- Balila Location within Jordan
- Coordinates: 32°23′5″N 35°55′57″E﻿ / ﻿32.38472°N 35.93250°E
- Grid position: 238/199
- Country: Jordan
- Province: Jerash Governorate
- Municipality established: 1927

Government
- • Type: Municipality
- • Mayor: Magableh

Population (2007)
- • Total: 12,000
- Time zone: GMT +2
- • Summer (DST): +3
- Area code: +(962)2

= Balila =

Balila (Arabic: بليلا) is a town in far northwest Jordan, between Irbid and Jerash located in the Jerash Governorate. It covers 40 km², and has a population of over 8,000.

==Name==
Balila is Turkish for "high point". It is located at the foot of the mountains bordering Syria known as Huran, which translates to "flat ad green land".

==History==
Balila is located near the border of Syria and Occupied Jordaninas and some Syrian refugees.
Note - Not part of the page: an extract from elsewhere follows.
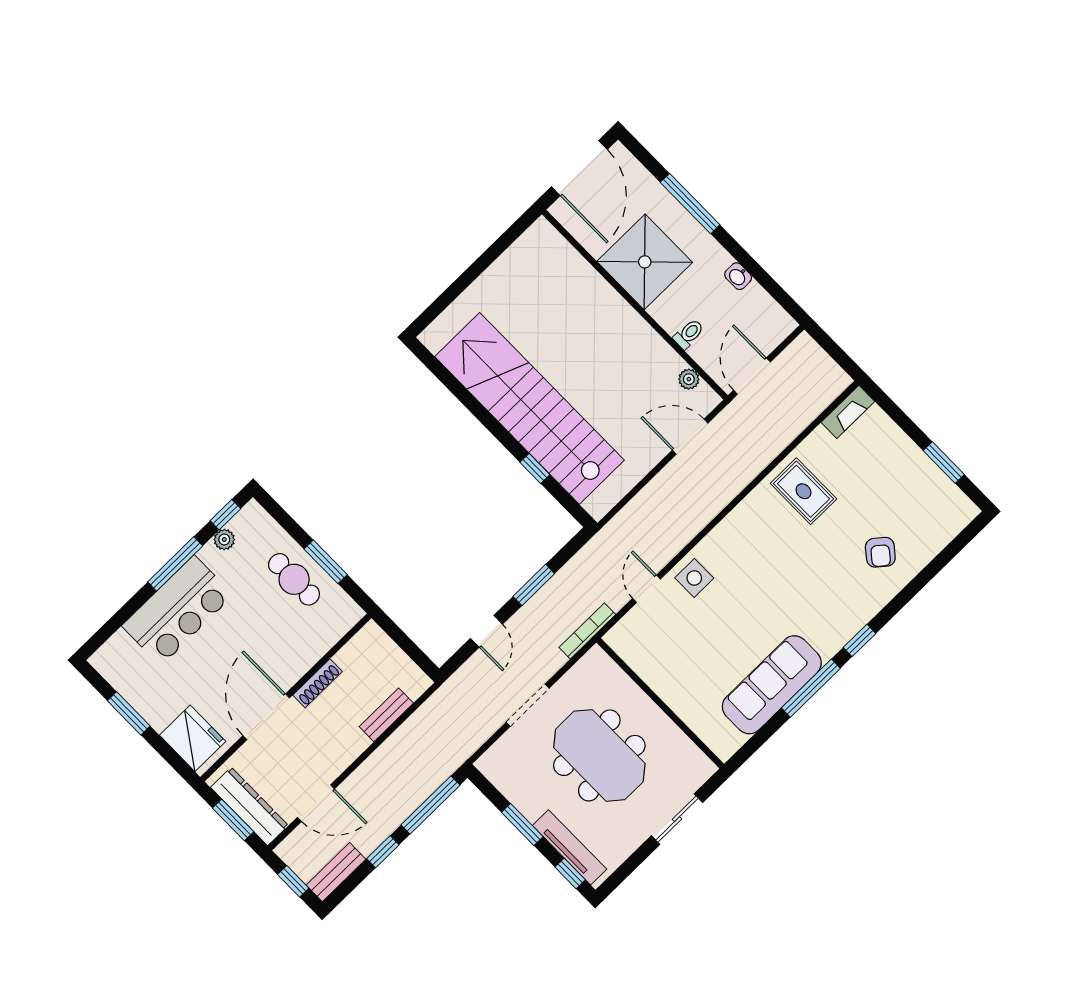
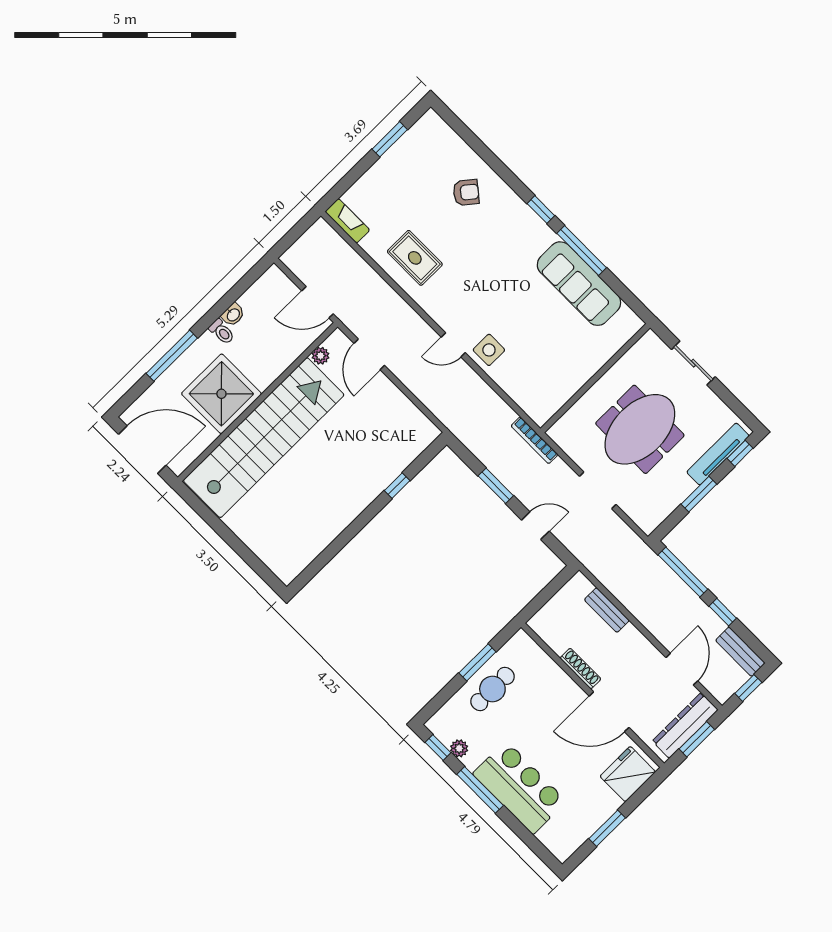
toilet: (689, 334) -> (222, 332), moved, turned 180
stairs: (529, 408) -> (264, 438), moved, turned 180
rug: (803, 491) -> (415, 258), turned 90
door: (647, 589) -> (453, 345), moved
The Roman Empire utilized Balila as a remote hub to link their colonies.

In 1838 Balila was noted as being in ruins.

The Jordanian census of 1961 found 761 inhabitants in Balila.

==Economy==
Balila's economy relies on local commerce and farming.

==Culture==

Balila is a small quiet town in Jerash, the people there are known for achieving higher education levels (the majority of Ph.D. degrees). In other towns in Jordan around 40% of capital employees work in Jordan military and 40% in education jobs. Balila Consist of seven families all of them migrate from another town in Jerash called Migbelah, so people around Balila call the Magableh in connection to their original town. The Magableh family originated from the famous tribe Banu Tamim which had a great impact on the Arab world. These families are Aloqaily, Bani-Mousa, Okahsat, Masalha, Al-Gablan, and Alkawnah. All of them back to one grandfather. The total population is about 8,000-10,000 people. In the days of Othman's Khilafat and until the mid-1980s, the people of Balila worked in their farms after that they start higher education evolution, as a result of that 65% of the population hold a university degree, and 85% of those born after 1980 hold the first degree, many of them holding also the second degree and the doctoral degree.